EXERCISE DESCRIPTION:
From the first line of the data below through the line holding "[21] Cavo M, Pantani", output each line exactly and leave the pictures out.

..............................

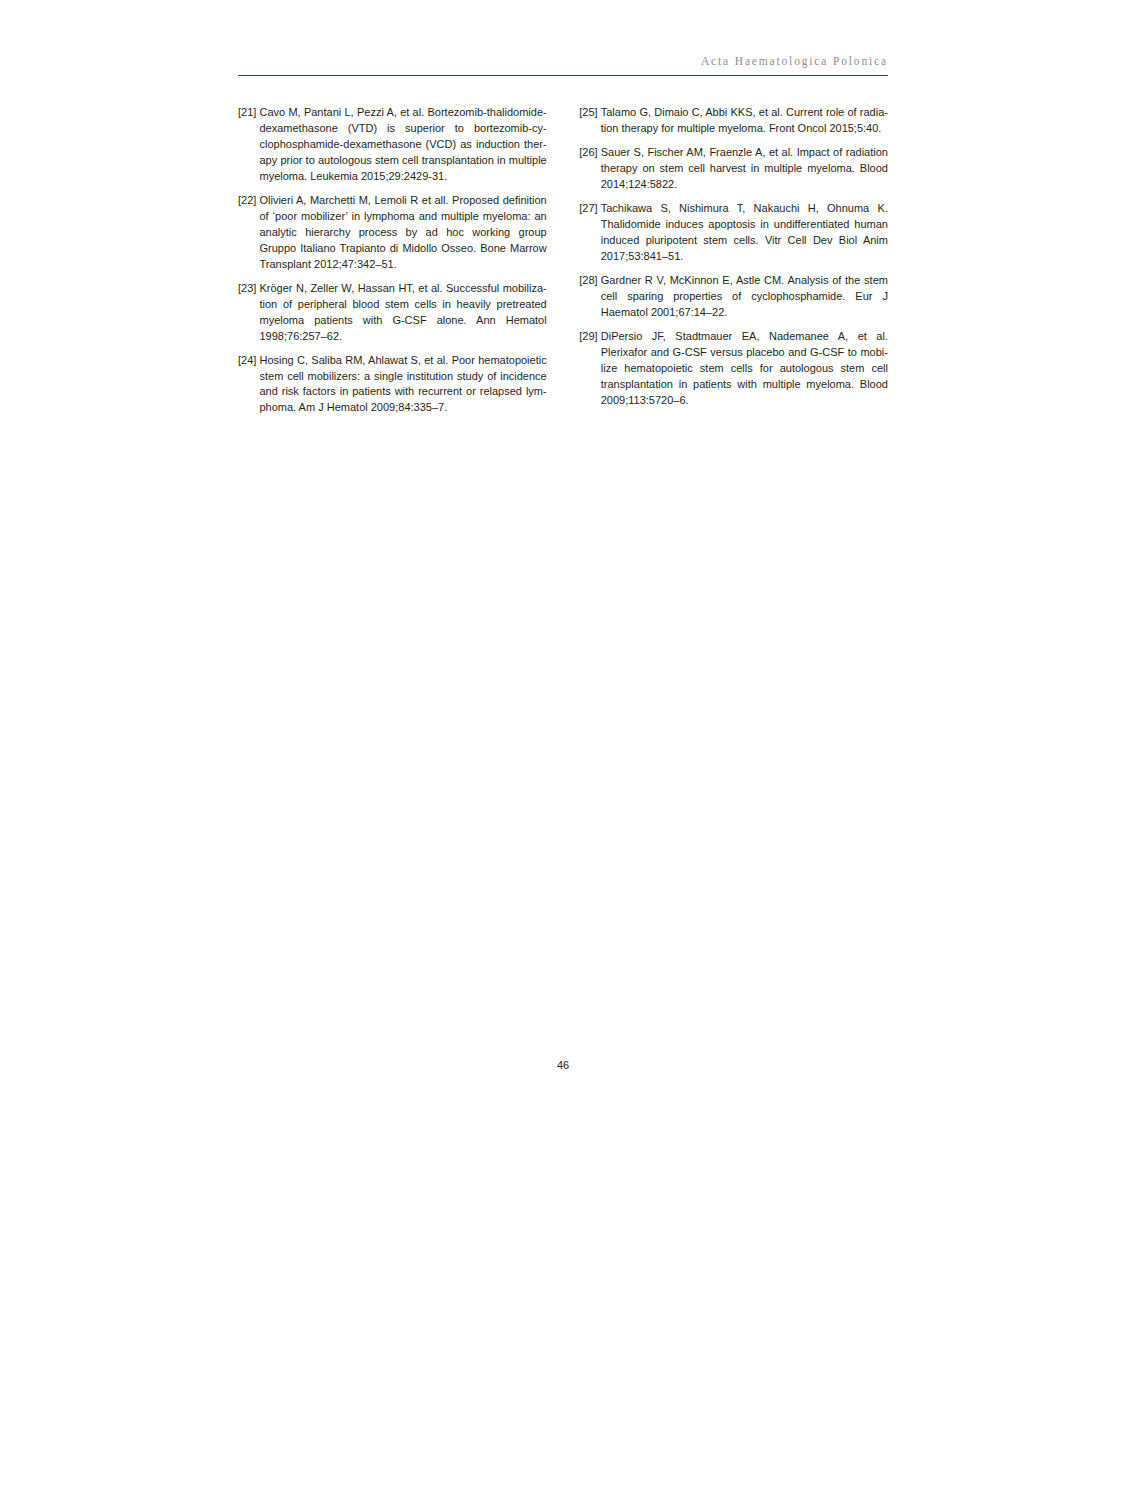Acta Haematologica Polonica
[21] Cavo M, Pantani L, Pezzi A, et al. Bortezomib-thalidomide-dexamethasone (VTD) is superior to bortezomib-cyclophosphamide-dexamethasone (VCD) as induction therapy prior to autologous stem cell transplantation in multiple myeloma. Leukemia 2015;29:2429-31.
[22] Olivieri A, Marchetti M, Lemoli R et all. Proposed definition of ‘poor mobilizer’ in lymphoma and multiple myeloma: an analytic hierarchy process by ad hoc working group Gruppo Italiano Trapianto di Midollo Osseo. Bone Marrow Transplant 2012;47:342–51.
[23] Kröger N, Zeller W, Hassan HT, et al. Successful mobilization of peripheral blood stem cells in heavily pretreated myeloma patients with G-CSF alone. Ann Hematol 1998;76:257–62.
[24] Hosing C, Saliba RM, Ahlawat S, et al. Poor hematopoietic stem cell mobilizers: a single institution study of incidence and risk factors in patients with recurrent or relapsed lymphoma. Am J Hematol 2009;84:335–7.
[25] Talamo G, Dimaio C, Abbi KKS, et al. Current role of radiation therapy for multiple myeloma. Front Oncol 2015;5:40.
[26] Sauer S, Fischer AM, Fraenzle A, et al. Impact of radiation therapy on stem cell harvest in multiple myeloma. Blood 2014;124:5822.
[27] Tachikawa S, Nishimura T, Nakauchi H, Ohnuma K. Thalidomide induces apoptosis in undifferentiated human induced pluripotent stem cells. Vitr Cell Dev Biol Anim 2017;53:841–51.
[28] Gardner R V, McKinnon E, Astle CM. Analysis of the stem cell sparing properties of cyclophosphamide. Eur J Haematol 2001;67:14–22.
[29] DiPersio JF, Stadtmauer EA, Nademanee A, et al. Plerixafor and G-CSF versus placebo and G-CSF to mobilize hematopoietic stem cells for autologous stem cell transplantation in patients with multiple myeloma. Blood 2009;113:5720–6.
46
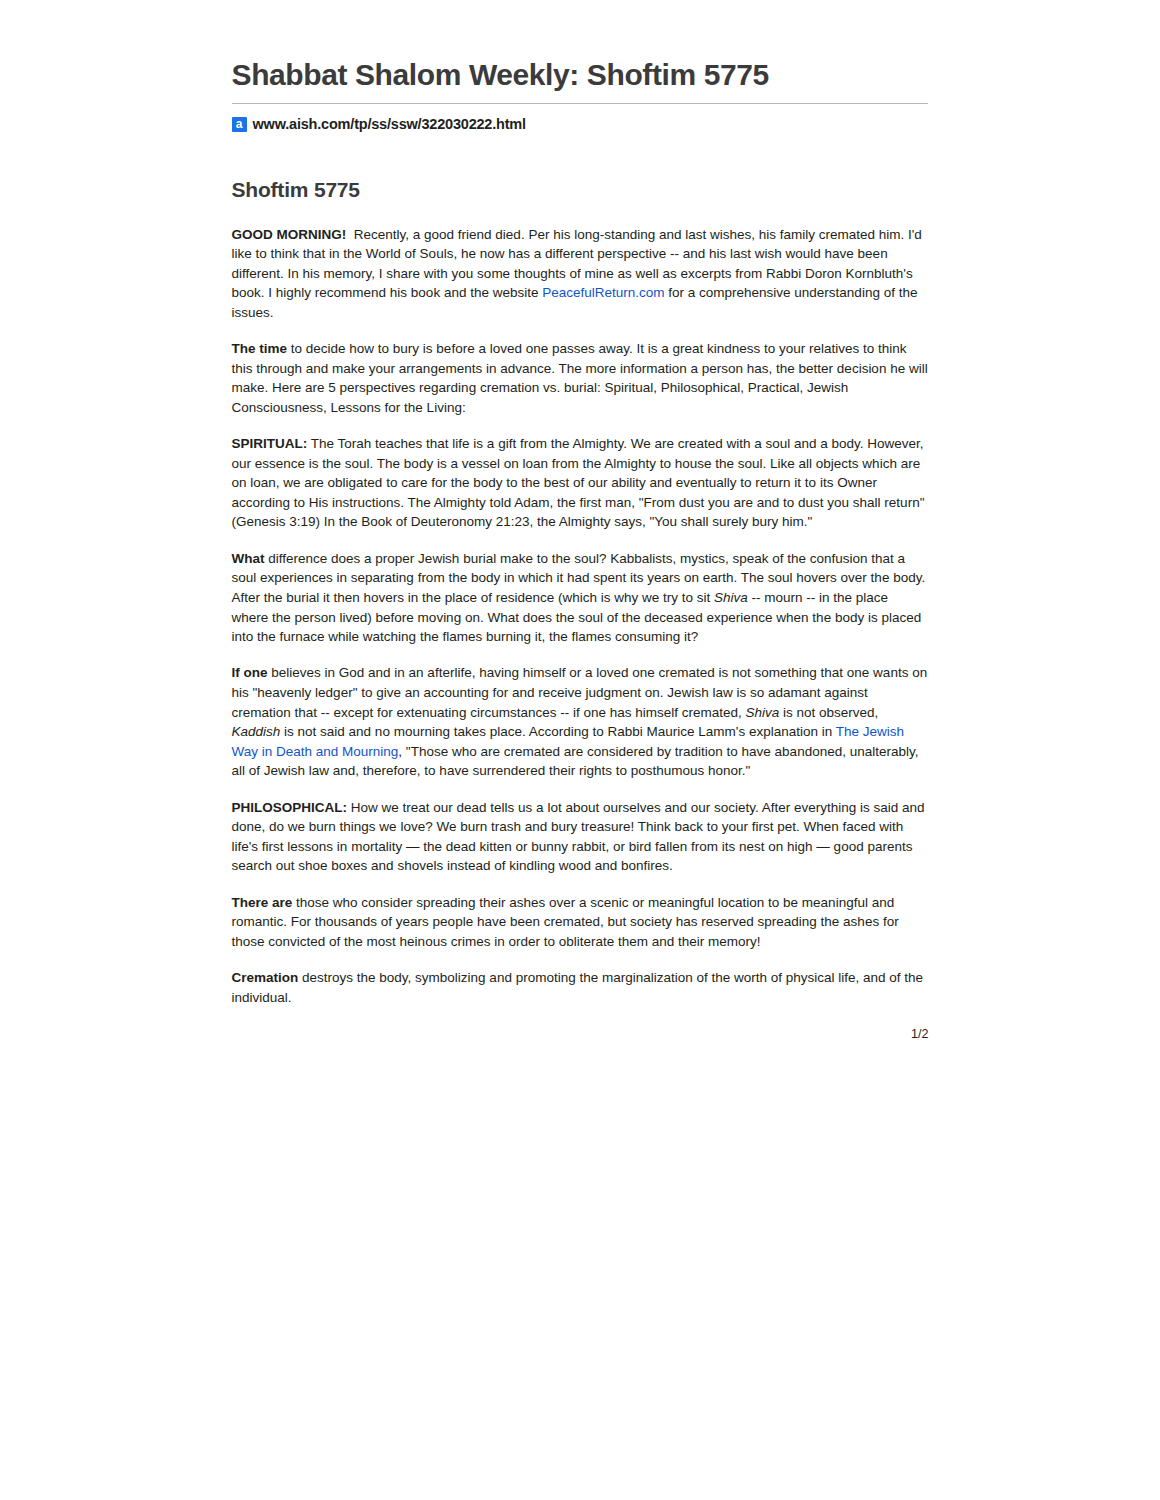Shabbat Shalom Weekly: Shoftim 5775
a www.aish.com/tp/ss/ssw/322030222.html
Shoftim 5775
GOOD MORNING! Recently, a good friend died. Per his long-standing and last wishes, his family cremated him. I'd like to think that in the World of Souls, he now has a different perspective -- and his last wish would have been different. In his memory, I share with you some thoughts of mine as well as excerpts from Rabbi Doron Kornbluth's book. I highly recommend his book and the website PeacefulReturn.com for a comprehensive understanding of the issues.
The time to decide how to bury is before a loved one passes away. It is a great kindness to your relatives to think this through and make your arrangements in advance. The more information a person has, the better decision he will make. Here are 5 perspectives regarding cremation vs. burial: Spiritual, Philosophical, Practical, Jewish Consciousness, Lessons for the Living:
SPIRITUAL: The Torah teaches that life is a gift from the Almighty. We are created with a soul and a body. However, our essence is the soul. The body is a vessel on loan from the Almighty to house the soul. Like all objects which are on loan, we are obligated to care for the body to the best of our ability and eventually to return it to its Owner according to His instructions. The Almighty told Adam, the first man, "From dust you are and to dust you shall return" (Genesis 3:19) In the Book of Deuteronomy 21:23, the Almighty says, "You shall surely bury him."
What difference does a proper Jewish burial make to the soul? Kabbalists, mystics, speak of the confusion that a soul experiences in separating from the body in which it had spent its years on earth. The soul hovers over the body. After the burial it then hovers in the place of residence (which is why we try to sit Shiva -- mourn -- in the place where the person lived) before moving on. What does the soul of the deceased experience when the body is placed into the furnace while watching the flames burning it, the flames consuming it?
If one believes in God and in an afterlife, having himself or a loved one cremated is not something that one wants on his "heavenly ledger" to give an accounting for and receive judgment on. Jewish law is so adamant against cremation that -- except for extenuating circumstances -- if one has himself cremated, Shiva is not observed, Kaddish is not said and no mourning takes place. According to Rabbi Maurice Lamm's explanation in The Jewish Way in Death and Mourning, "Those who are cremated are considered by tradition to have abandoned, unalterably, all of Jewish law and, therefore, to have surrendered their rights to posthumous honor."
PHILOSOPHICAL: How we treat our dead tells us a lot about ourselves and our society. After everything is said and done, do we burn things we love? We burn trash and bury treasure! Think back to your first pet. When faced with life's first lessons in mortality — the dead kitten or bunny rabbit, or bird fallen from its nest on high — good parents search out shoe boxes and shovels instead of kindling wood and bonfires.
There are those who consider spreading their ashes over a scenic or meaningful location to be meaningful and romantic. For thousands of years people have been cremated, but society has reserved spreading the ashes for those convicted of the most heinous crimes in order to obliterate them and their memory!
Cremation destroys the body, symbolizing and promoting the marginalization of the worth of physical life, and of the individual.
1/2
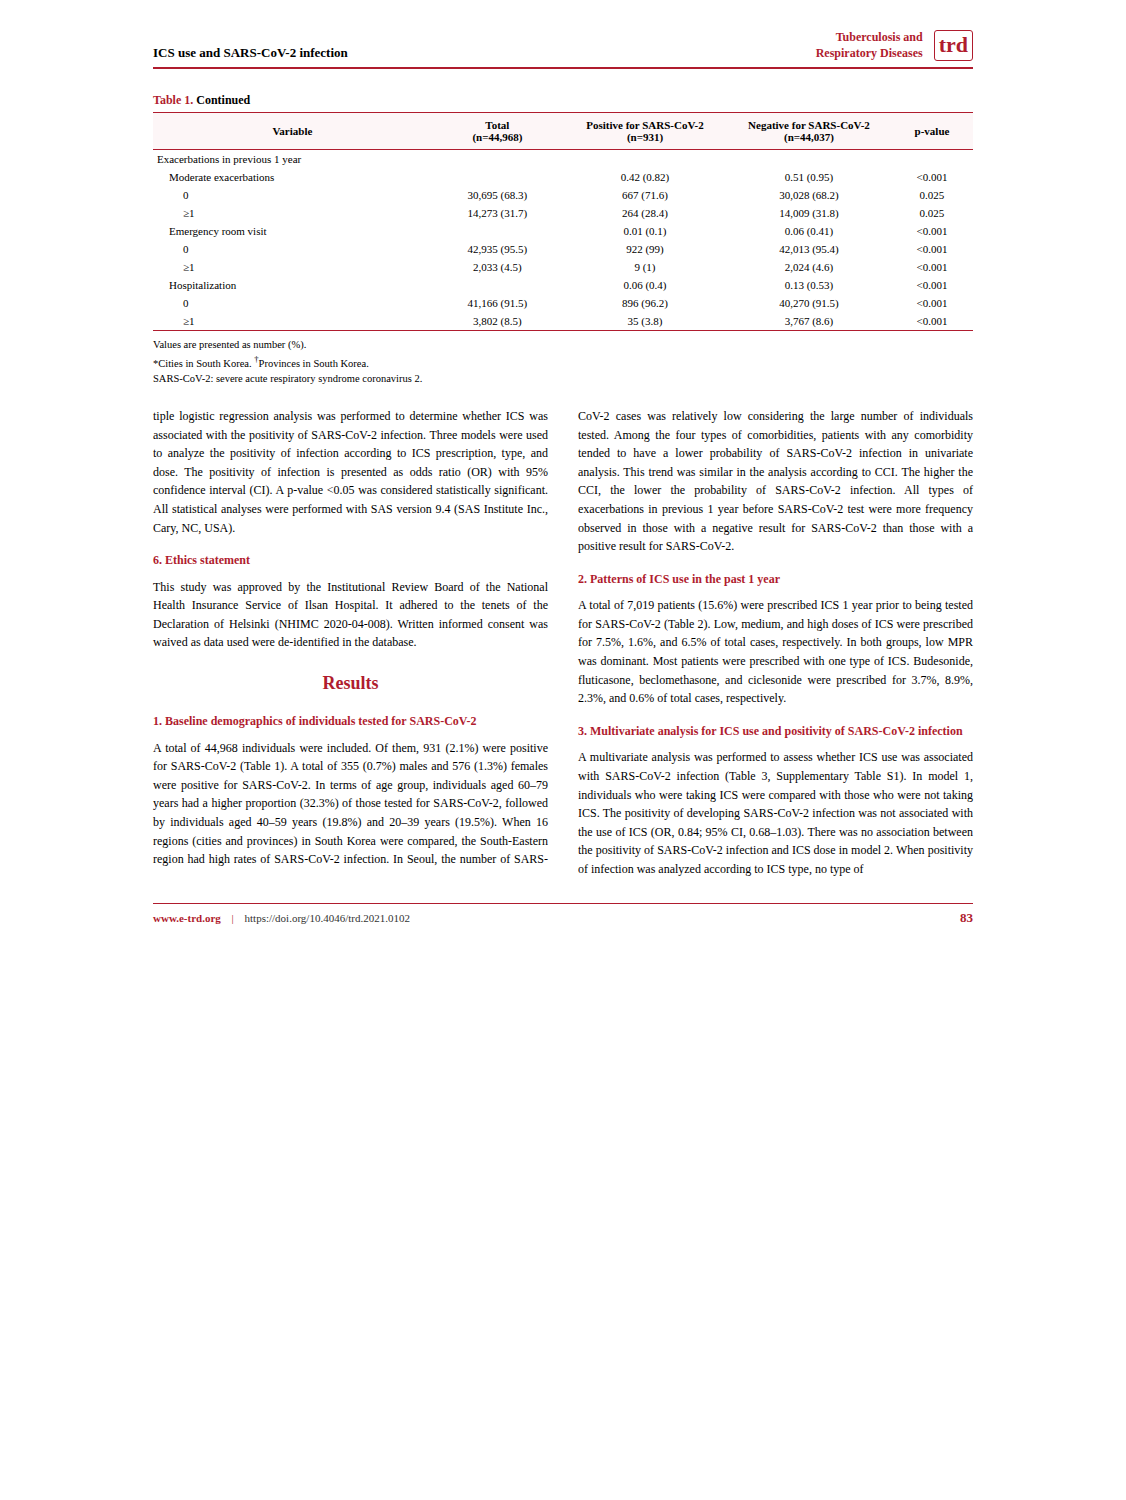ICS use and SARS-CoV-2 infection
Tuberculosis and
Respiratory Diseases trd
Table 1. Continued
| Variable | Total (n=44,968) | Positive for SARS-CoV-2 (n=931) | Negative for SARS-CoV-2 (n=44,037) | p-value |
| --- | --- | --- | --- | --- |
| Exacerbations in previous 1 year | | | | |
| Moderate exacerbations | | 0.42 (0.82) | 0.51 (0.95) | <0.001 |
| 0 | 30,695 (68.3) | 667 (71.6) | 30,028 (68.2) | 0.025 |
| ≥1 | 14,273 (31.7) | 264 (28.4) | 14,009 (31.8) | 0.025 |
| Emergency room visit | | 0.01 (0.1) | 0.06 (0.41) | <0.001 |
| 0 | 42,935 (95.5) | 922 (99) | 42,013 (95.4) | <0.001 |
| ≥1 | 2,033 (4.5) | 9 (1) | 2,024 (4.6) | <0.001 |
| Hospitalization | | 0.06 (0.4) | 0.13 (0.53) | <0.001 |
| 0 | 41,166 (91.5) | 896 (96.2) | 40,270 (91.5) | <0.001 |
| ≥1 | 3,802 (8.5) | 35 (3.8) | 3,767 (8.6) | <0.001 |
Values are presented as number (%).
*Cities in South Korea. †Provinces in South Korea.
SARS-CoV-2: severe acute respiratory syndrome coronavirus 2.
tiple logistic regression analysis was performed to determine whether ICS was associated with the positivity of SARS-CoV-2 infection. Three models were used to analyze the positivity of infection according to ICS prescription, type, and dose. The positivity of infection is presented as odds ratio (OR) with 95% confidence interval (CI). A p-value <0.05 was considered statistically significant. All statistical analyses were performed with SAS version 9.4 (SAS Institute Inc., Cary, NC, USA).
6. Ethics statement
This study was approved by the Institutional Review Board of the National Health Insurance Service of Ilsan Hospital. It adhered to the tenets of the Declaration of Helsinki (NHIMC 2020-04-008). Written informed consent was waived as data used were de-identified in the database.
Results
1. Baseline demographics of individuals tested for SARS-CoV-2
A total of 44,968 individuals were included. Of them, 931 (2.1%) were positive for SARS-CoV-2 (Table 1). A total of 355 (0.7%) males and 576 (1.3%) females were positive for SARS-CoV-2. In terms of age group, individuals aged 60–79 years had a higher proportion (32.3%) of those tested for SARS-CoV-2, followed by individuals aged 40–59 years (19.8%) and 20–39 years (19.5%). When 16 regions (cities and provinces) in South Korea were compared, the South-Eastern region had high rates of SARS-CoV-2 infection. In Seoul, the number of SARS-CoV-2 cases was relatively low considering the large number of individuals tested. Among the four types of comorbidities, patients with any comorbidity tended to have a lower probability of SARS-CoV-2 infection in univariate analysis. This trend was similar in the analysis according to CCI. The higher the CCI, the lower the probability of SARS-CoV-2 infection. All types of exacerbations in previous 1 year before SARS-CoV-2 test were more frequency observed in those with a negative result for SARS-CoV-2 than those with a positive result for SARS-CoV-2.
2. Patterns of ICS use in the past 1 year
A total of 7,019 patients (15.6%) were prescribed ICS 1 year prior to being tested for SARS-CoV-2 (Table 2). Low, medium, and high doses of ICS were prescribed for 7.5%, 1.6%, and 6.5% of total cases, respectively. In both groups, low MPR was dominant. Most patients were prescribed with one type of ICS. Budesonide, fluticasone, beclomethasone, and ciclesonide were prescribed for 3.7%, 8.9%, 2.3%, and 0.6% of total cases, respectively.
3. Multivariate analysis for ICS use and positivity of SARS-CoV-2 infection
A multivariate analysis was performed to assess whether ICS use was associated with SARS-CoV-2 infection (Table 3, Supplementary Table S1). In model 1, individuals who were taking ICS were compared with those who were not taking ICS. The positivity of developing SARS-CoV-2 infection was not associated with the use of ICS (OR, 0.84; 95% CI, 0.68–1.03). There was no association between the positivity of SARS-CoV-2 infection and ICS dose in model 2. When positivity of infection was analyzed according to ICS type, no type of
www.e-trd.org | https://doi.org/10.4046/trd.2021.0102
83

..............................

SOLUTION BELOW:
Acta Haematologica Polonica
[21] Cavo M, Pantani L, Pezzi A, et al. Bortezomib-thalidomide-dexamethasone (VTD) is superior to bortezomib-cyclophosphamide-dexamethasone (VCD) as induction therapy prior to autologous stem cell transplantation in multiple myeloma. Leukemia 2015;29:2429-31.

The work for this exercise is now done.